En 1974, Brian Peter George St John Le Baptiste De La Salle Eno se fait renverser par un taxi et se trouve contraint à l’immobilité pendant quelques temps. Lorsqu’une amie laisse sur sa platine un disque de harpe, un des canaux de sa stéréo ne fonctionnant plus, il se voit contraint d’écouter un inédit mélange sonore composé de la harpe enregistrée et du bruit d’une averse qui s’abat en même temps au dehors. Il a la révélation de l’ambient music -une musique « atmosphérique » qui se fond dans l’espace-, et restera pour toujours célèbre pour cette invention (concrétisée par ses disques Discreet music, Music for films, Ambient I : Music for airports). Anglais, inspiré par le rock (le doo-wop et le rock’n’roll des 50’s, puis le Velvet, les Beatles, les Who, Hendrix) et la musique contemporaine (Cage et Steve Reich en premier lieu), manitou du glam (avec Roxy Music, sur leur deux premiers albums) et de l’électronique naissante (avec Robert Fripp dès 1973), futur grand producteur mainstream (U2, David Bowie, Robert Wyatt, Talking Heads…) et collaborateur expérimentateur (avec Laurie Anderson ou John Cale), Brian Eno n’a pas seulement inventé l’ambient, il a aussi sorti quelques très beaux albums de pop, dont quatre essentiels sont aujourd’hui réédités.
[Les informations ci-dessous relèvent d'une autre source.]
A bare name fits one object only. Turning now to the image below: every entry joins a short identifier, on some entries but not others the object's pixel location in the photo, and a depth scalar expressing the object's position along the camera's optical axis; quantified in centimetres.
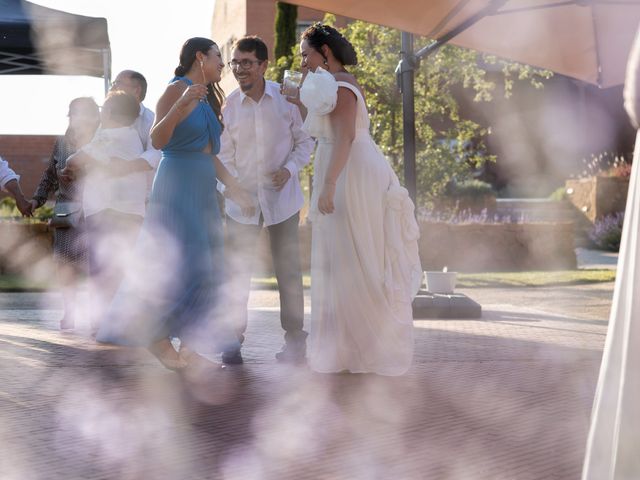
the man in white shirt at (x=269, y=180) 691
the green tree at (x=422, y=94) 2084
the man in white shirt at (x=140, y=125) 793
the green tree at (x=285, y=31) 2584
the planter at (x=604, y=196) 2511
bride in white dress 643
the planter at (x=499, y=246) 1872
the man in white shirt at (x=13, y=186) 820
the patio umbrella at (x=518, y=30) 973
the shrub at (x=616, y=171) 2541
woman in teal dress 614
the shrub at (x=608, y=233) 2297
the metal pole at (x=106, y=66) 1312
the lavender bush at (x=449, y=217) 1994
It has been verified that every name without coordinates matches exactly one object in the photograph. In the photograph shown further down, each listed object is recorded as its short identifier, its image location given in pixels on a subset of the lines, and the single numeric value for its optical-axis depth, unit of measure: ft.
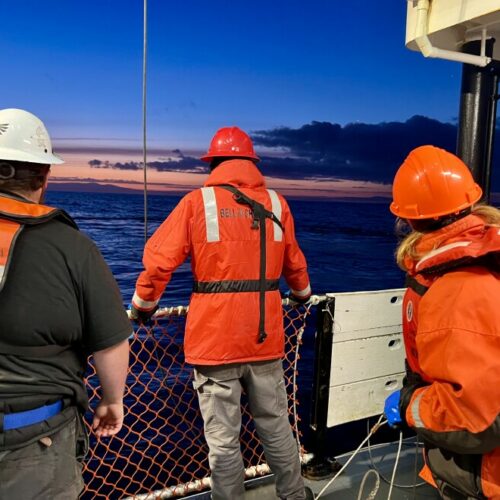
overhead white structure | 8.78
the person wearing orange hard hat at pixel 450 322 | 4.17
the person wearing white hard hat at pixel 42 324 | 4.24
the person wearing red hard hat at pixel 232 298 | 7.27
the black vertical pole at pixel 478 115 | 9.75
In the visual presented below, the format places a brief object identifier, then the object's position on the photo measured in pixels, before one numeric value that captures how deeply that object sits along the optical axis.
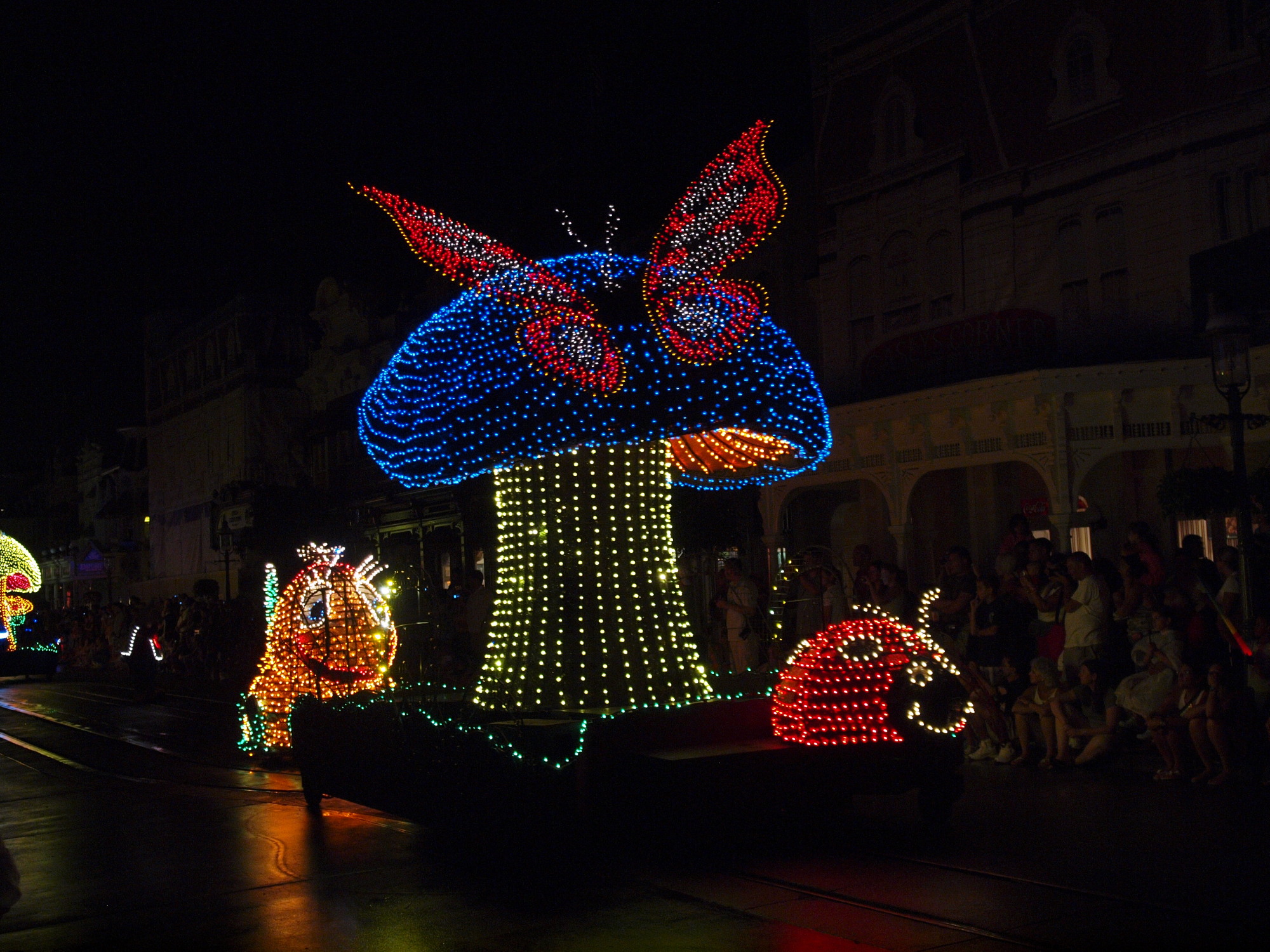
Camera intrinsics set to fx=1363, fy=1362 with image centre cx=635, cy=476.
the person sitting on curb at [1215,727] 9.16
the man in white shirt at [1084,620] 10.97
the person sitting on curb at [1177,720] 9.41
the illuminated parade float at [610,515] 7.78
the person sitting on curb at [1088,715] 10.27
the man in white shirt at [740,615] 14.27
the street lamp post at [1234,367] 10.20
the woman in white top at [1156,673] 9.79
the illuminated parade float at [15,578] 34.91
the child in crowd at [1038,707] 10.55
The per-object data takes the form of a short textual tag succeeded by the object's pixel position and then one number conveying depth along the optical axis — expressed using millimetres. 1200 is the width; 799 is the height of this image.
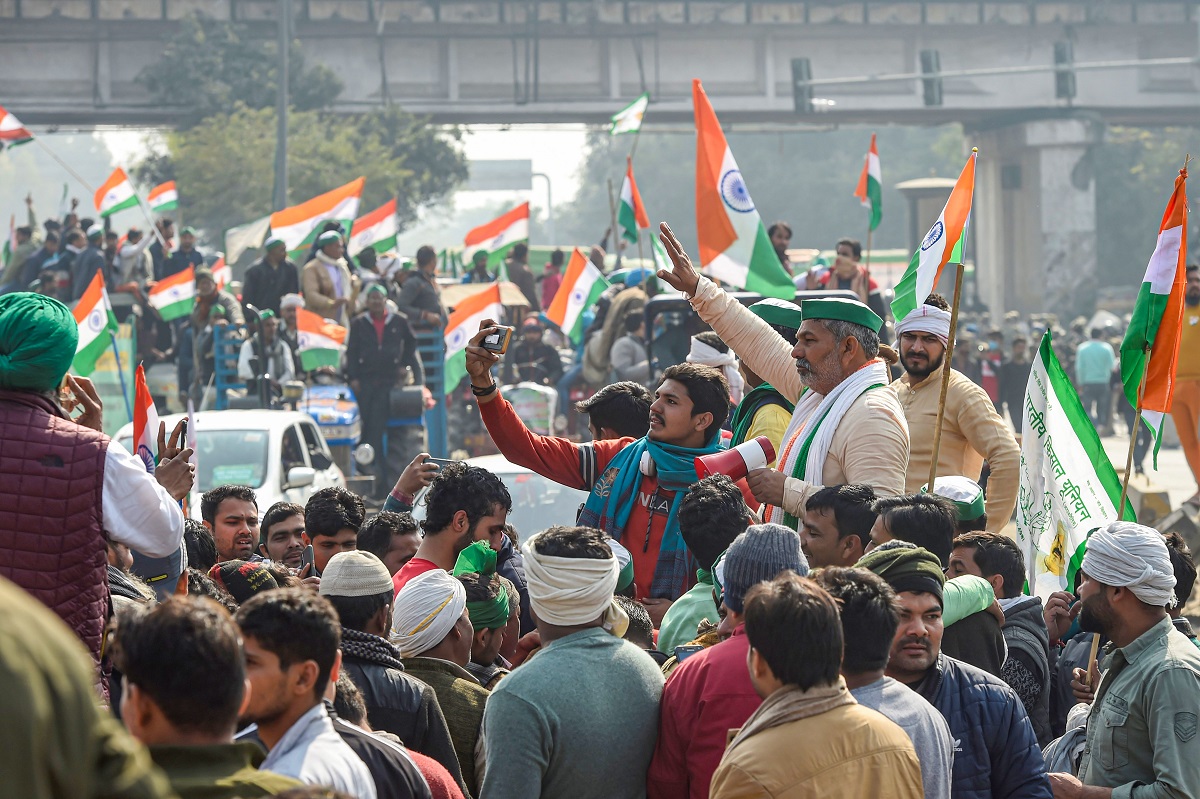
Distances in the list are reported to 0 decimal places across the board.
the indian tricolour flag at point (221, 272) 21209
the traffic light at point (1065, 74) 42188
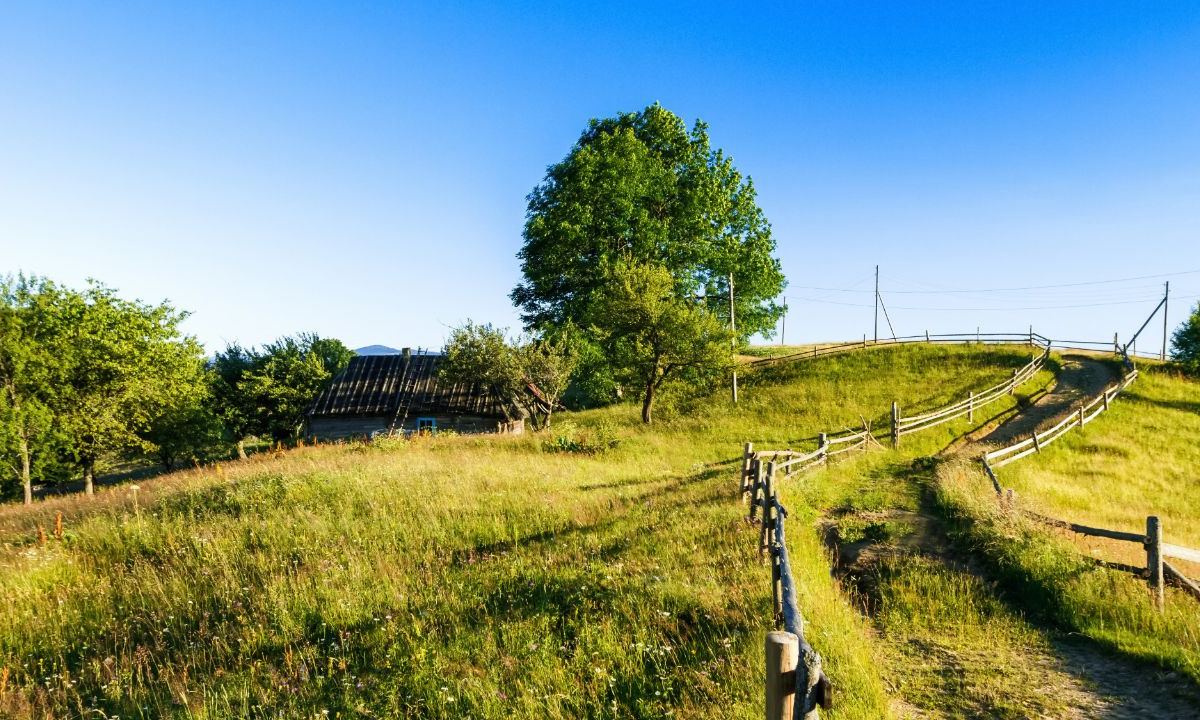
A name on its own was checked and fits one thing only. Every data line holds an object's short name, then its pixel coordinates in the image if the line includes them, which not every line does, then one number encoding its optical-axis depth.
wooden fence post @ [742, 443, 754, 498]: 12.55
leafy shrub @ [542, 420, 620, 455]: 21.17
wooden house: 31.19
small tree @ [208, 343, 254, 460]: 45.25
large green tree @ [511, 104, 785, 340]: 28.36
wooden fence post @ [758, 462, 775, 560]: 8.55
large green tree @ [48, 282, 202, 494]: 29.55
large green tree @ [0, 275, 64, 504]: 26.20
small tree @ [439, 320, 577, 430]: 26.55
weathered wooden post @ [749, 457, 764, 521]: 10.88
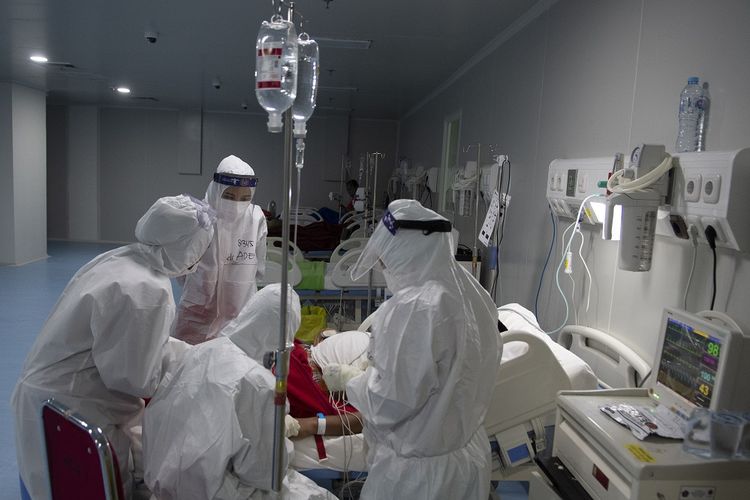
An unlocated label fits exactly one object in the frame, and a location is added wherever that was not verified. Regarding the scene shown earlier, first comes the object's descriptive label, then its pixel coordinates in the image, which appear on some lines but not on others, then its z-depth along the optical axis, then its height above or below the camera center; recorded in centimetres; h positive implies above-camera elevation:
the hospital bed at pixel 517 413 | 219 -86
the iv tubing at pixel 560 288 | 271 -44
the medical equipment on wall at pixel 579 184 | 232 +10
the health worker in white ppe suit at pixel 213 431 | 167 -77
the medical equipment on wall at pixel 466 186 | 409 +10
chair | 131 -71
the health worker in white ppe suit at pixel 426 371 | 176 -58
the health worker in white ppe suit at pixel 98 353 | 190 -62
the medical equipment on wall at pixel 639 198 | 182 +4
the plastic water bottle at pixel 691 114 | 182 +33
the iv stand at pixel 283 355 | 117 -37
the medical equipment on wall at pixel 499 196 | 358 +3
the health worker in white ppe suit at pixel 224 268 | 331 -51
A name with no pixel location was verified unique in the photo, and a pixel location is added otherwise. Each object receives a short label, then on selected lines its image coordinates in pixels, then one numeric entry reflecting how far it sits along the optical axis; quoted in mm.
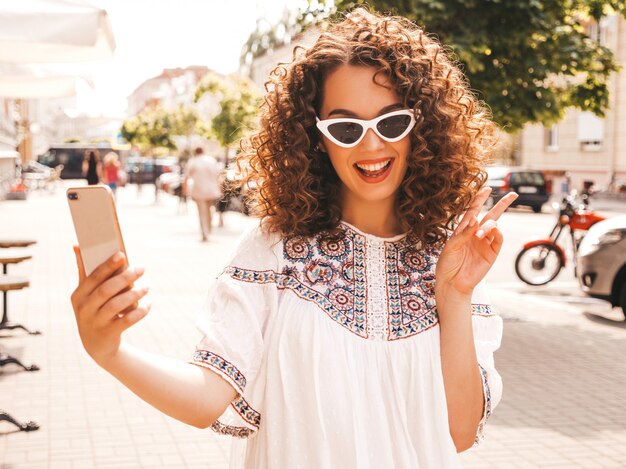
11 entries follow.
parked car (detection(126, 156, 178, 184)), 54062
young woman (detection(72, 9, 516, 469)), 1909
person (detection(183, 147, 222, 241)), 17031
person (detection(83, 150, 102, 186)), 21564
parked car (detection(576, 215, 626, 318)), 9320
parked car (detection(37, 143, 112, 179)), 59250
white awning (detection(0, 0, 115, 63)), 5223
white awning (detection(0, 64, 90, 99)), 9664
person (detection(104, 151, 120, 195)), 24867
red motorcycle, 11625
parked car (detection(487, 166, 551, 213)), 28547
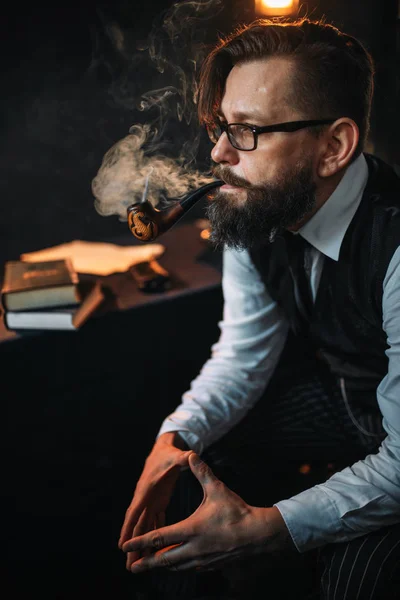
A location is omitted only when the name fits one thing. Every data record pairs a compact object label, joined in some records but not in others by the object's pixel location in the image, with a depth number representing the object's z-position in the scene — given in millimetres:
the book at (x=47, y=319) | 1719
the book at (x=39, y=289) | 1703
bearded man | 1202
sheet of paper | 2164
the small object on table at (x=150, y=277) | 1941
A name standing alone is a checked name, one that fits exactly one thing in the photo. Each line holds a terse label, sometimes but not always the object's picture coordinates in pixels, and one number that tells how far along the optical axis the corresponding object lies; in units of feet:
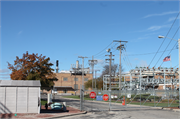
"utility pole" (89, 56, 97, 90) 226.38
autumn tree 119.44
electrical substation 164.96
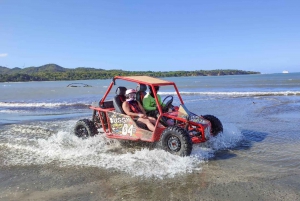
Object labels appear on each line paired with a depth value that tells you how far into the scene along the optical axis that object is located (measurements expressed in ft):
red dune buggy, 19.11
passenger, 21.74
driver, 22.99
Here come the warm jets (janvier 1974) est enregistré avec Phil Manzanera et le saxophoniste Andy Mckay, membres de Roxy Music, après le départ d’Eno du fameux glam-band, suite à des fâcheries égotiques avec le leader Brian Ferry. L’album est dans la veine des deux premiers Roxy, glam et sophistiqué, avec des morceaux doo-wop, des inserts des tout premiers synthétiseurs, et une énergie qui inspirera vraisemblablement les punks à venir. Sur Baby’s on fire, Eno est accompagné par Robert Fripp. La même année, sort Taking tiger mountain (by strategy) qui prolonge ces expérimentations, avec l’appui de Phil Collins à la batterie (sur un titre seulement, avant de devenir le batteur attitré de Eno, avant la carrière pourrie que l’on sait) et du déjà génial Robert Wyatt (chœurs et percussions). Sorte de concept-album inspiré par la révolution culturelle chinoise, ce deuxième album « pop » révèle déjà une conscience aigue du son et de sa répartition dans l’espace, en même temps qu’il se joue ironiquement des codes musicaux (le glam rencontrant les mélodies militaires, le rock se faisant de plus en plus en plus instrumental). En 1975, avec Another green world, Brian Eno ira plus loin encore dans cette direction, en enregistrant neuf titres sur quatorze complètement instrumentaux, rythmiques, répétitifs et particulièrement originaux pour un disque de pop-music. Le studio devient un instrument à part entière, dédié à l’expression d’un imaginaire plus spatial que temporel, désormais débarrassé de la contrainte des mots et du chant.
Before and after science date de 1977. Après la « révélation » de l’ambient, la création par Eno de son propre label, Obscure, et la sortie de son premier album ambient, Discreet Music (qui manque un peu à cette série de rééditions…), Before and after science s’inscrit dans la période « berlinoise » que vit la pop anglo-saxonne, froide et déjà synthétique, avec le Berlin de Lou Reed et les deux album coproduits pour David Bowie, Low et Heroes. Porté par les rythmiques carrées et discrètes de l’ami Phil Collins, des pianos répétitifs, quelques lignes de basse jazz-rock et d’aquatiques inserts électroniques, c’est le dernier album « conventionnel » de Eno.
Pour ceux qui s’intéressent à l’histoire de la musique populaire, ces quatre rééditions redonnent un éclairage important aux travaux de jeunesse d’un grand producteur. On y entend autant la naissance d’un « son » qu’un changement d’attitude vis-à-vis de la pop-music : la science, la grande érudition de Eno sont ici mises au service d’une musique populaire, lui apportant une nouvelle sophistication, induisant un nouvelle distance à elle-même. Il y aura eu « un avant » et « un après » Eno.